Getting to work isn’t always sunshine and roses. In a study by McKinsey, around 1 in 3 people said they come in to collaborate in teams and meet clients. It’s key to optimise the space for max impact. Consider catering the environment towards boosting your team’s performance and morale.

Look at things that will enhance the workplace experience. Perhaps introducing a variety of purposeful spaces such as work pods, quiet zones & multiple charging stations. Other state of the art integrations like private locker spaces & showers do wonders for those who commute on bike, or like to utilise their lunch for fitness.

There’s plenty of solutions that are quite low budget. A survey across industries consistently had good beverage options in the top 3 improvements wanted. Sometimes it’s as simple as giving a better alternative to that jar of instant coffee.


  1. Always adapt

Needs change. On a personal, departmental and business level. The pandemic was sink or swim. Industries that adapted fast saw their growth sky-rocket. It’s important to maintain that agility moving forwards and have a flexible approach. Plus, what works for one organisation won’t be a good fit for another.

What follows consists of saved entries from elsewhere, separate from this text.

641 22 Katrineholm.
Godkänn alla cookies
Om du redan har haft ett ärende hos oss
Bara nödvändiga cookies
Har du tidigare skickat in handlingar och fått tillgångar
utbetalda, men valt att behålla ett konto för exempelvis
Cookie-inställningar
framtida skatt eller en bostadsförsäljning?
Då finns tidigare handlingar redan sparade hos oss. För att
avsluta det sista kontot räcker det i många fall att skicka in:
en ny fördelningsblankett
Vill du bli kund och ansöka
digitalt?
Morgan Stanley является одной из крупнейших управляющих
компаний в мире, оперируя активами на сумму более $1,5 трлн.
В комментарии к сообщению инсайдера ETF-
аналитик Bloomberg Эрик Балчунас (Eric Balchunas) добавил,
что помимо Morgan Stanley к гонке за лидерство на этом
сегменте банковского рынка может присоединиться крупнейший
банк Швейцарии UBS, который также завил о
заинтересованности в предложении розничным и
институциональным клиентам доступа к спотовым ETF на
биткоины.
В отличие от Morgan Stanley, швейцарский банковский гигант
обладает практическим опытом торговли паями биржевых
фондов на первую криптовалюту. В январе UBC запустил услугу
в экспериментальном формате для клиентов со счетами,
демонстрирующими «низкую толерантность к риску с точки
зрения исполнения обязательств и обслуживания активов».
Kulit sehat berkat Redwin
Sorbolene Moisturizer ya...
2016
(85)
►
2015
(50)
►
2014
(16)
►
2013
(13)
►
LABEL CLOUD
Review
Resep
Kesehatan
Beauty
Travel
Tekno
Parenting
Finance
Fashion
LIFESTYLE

These points should be communicated openly and honestly with teams. Getting them to weigh in with their thoughts on the matter also avoids the archaic top-down approach.

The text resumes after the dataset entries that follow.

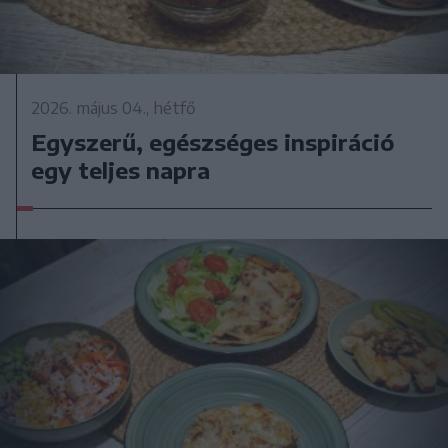
2026. május 04., hétfő
Egyszerű, egészséges inspiráció
egy teljes napra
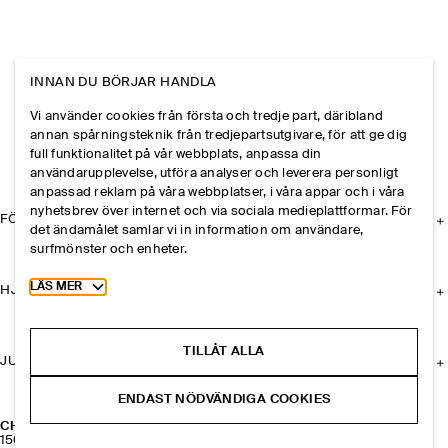
INNAN DU BÖRJAR HANDLA
Vi använder cookies från första och tredje part, däribland
annan spårningsteknik från tredjepartsutgivare, för att ge dig
full funktionalitet på vår webbplats, anpassa din
användarupplevelse, utföra analyser och leverera personligt
anpassad reklam på våra webbplatser, i våra appar och i våra
nyhetsbrev över internet och via sociala medieplattformar. För
FÖRETAGET
det ändamålet samlar vi in information om användare,
surfmönster och enheter.
Toggle more cookie information
LÄS MER
HJÄLP
TILLÅT ALLA
JURIDISK INFORMATION
ENDAST NÖDVÄNDIGA COOKIES
CHUNKY LOAFERS
1500 kr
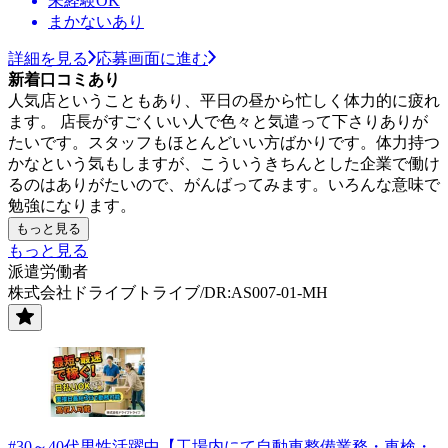
未経験OK
まかないあり
詳細を見る
応募画面に進む
新着口コミあり
人気店ということもあり、平日の昼から忙しく体力的に疲れ
ます。 店長がすごくいい人で色々と気遣って下さりありが
たいです。スタッフもほとんどいい方ばかりです。体力持つ
かなという気もしますが、こういうきちんとした企業で働け
るのはありがたいので、がんばってみます。いろんな意味で
勉強になります。
もっと見る
もっと見る
派遣労働者
株式会社ドライブトライブ/DR:AS007-01-MH
#30～40代男性活躍中【工場内にて自動車整備業務・車検・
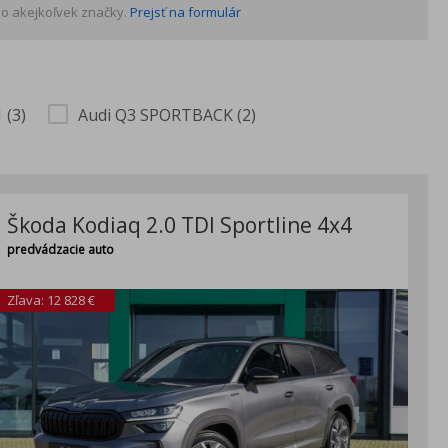
o akejkoľvek značky.
Prejsť na formulár
 (3)
Audi Q3 SPORTBACK (2)
Škoda Kodiaq 2.0 TDI Sportline 4x4
predvádzacie auto
Zľava: 12 828 €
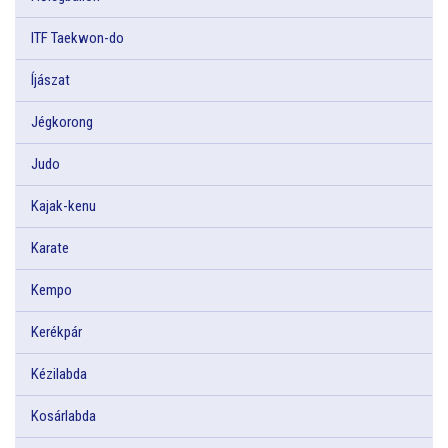
ITF Taekwon-do
Íjászat
Jégkorong
Judo
Kajak-kenu
Karate
Kempo
Kerékpár
Kézilabda
Kosárlabda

Work on filling the gap. Find out what the ideal scenario is for employees, executives and board members. Often, there’ll be significant overlap. Where there are gaps in wants, look at solutions that plug those holes. There are technologies that provide valuable insight into metrics that will help craft an ideal hybrid work model. Whether it’s things like improved reporting, task tracking, or gaining insight on the costs associated with maintaining an office’s climate.


Future of hybrid work

Between September 2022 and January 2023, 44% of workers reported home or hybrid working and 56% reported only travelling to work in the last 7 days.

2024 saw the Employment Relations (flexible working) Bill come into effect. This piece of law gives UK employees new rights, including:

  • new requirements for employers to consult with the employee before rejecting their flexible working request
  • permission to make two statutory requests in any 12-month period
  • reduced waiting times for decisions to be made from three months to two months
  • the removal of existing requirements that the employee must explain what effect, if any, the change applied for would have on the employer and how that effect might be dealt with

Alongside the Act, the UK Government announced that workers will have the right to request flexible working from day one of a new job.

Whilst criticised by some, this Act signifies the tidal shift in our relationship with work. Once the pendulum starts to swing in a direction, it continues.

It’s never been a better time to invest in technology that connects your people together. Also keep in mind that without a company culture, it’ll be hard to foster a cohesive team spirit. Leadership teams are up against a competitive landscape for top talent. Staying agile and flexible to the needs of your team are recipes for growth. Don’t take our word for it, the Flex Index report collected revenue data across 7,500 companies and found fully flexible public companies outperformed their peers by 16% between 2020-2022.